Later, the crisis was settled by Hưng, and Diệu was persuaded to reconcile with Dũng, and came back to Phú Xuân. Dũng was granted the position Đại tư đồ (大司徒 "Grand Minister Over the Masses"), and became a regent along with Diệu, Huấn, and Danh.

Nguyễn Ánh besieged Quy Nhơn in 1799. He was sent to reinforce together with Trần Quang Diệu. When they marched to Thạch Tân, they found the road was blocked by Nguyễn Văn Thành. The army under Dũng stayed at Chung Xá. In the night, a soldier saw a sambar deer pass by, and shouted: "con nai!" (a sambar deer!) It was misheard as "quân Đồng Nai!" (army of Đồng Nai!) by other soldiers, and shouted everywhere. The Tây Sơn army melted away in all directions, and was pursued by the Nguyễn army. Though they used to be political opponents, Diệu finally decided to conceal the fact. Dũng was thankful, and made friends with him.

Hearing the news of defeat, Quy Nhơn surrendered to the Nguyễn lords, who renamed it Bình Định. Dũng and Trần Quang Diệu stayed at Quảng Nam. Sometime later, the boy-emperor heard Trần Viết Kết and Hồ Công Diệu speak evil of Trần Quang Diệu and ordered Dũng to kill Trần Quang Diệu. But Dũng showed the emperor's letter to Trần Quang Diệu, who then marched to Phú Xuân. The boy-emperor had to arrest Kết and Hồ Công Diệu and transfer them to Trần Quang Diệu.

In 1800, an army under Trần Quang Diệu besieged Bình Định province. At the same time, a navy led by Dũng sealed off the Thị Nại Port. After hearing about this, Nguyễn Ánh led a navy to reinforce Bình Định. In January 1801, the Nguyễn army reached the Thị Nại Port. Two Nguyễn generals, Võ Di Nguy and Lê Văn Duyệt, were sent as vanguards to attack the Tây Sơn navy. Nguy was killed in action; Duyệt fought bravely, and set fire to Tây Sơn naval vessels. Dũng had to abandon the Thị Nại Port, and joined Diệu's army.

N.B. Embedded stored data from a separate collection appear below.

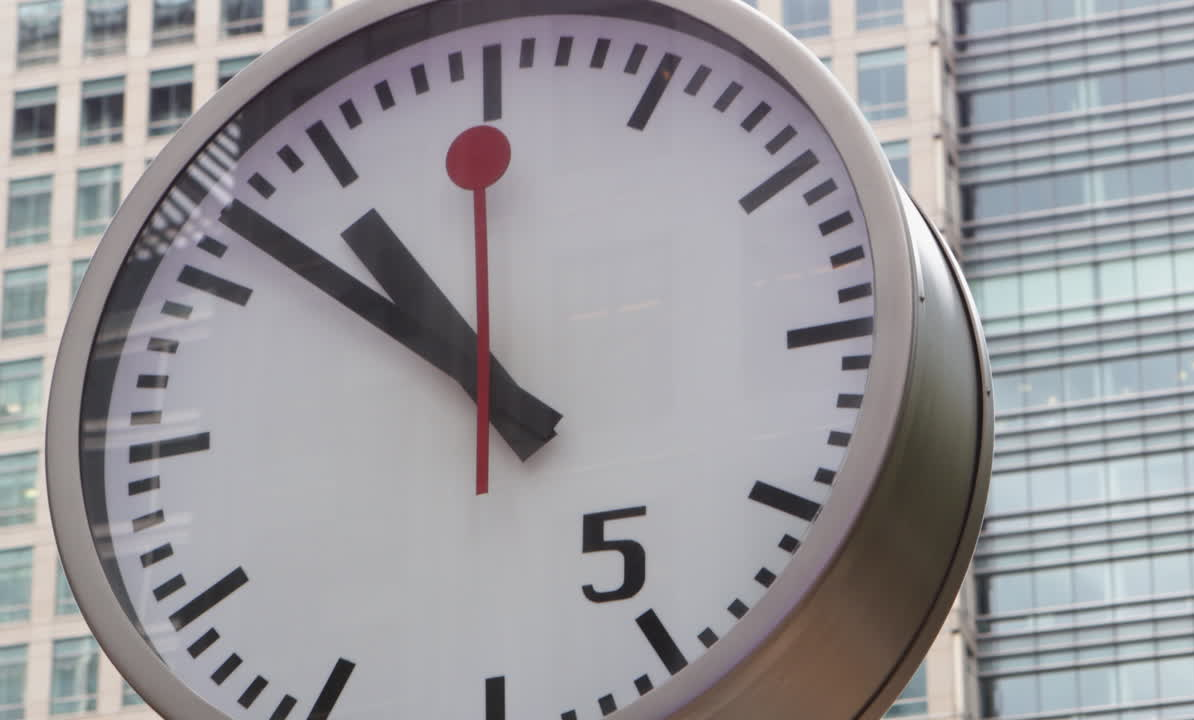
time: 10:51
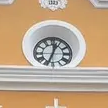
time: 12:33
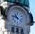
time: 10:47
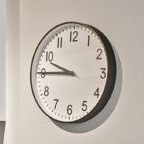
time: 9:45
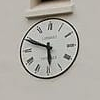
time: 5:48
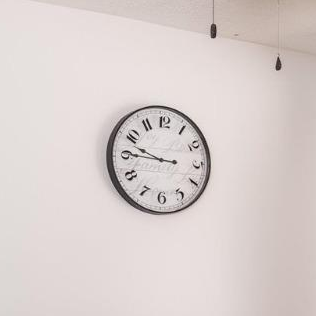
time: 9:45
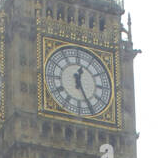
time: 12:25
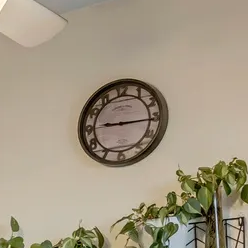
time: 9:15
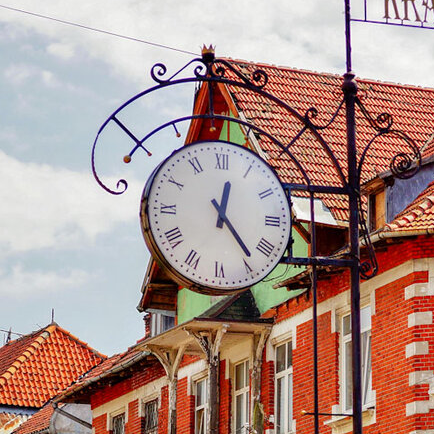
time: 12:23
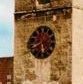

Nguyễn Ánh left Nguyễn Văn Thành to fight against Diệu and Dũng, and directly attacked the Tây Sơn dynasty capital Phú Xuân, capturing it. Diệu and Dũng tried to recapture the capital, but the road was blocked by Duyệt, so they had to besiege the city's citadel more actively. The siege of Bình Định continued for over a year to June 1801, when the citadel's food provisions were exhausted. Võ Tánh, the Nguyễn general guarding the citadel, committed suicide. The Tây Sơn army captured the citadel, which they then used as a base camp to attack the Nguyễn lords.

==Capture and death==
An army of 30 thousand men under the boy-emperor marched south to recapture the lost territory, but were badly defeated in a battle at the mouth of Nhật Lệ River. The child emperor fled to Thăng Long. Diệu and Dũng abandoned Quy Nhơn and retreated to Laos, planning to march to Nghệ An and then to Thăng Long. But Nghệ An was also captured by the Nguyễn army. Finally, Dũng was captured in Nông Cống District and transferred to Huế, where he was beheaded.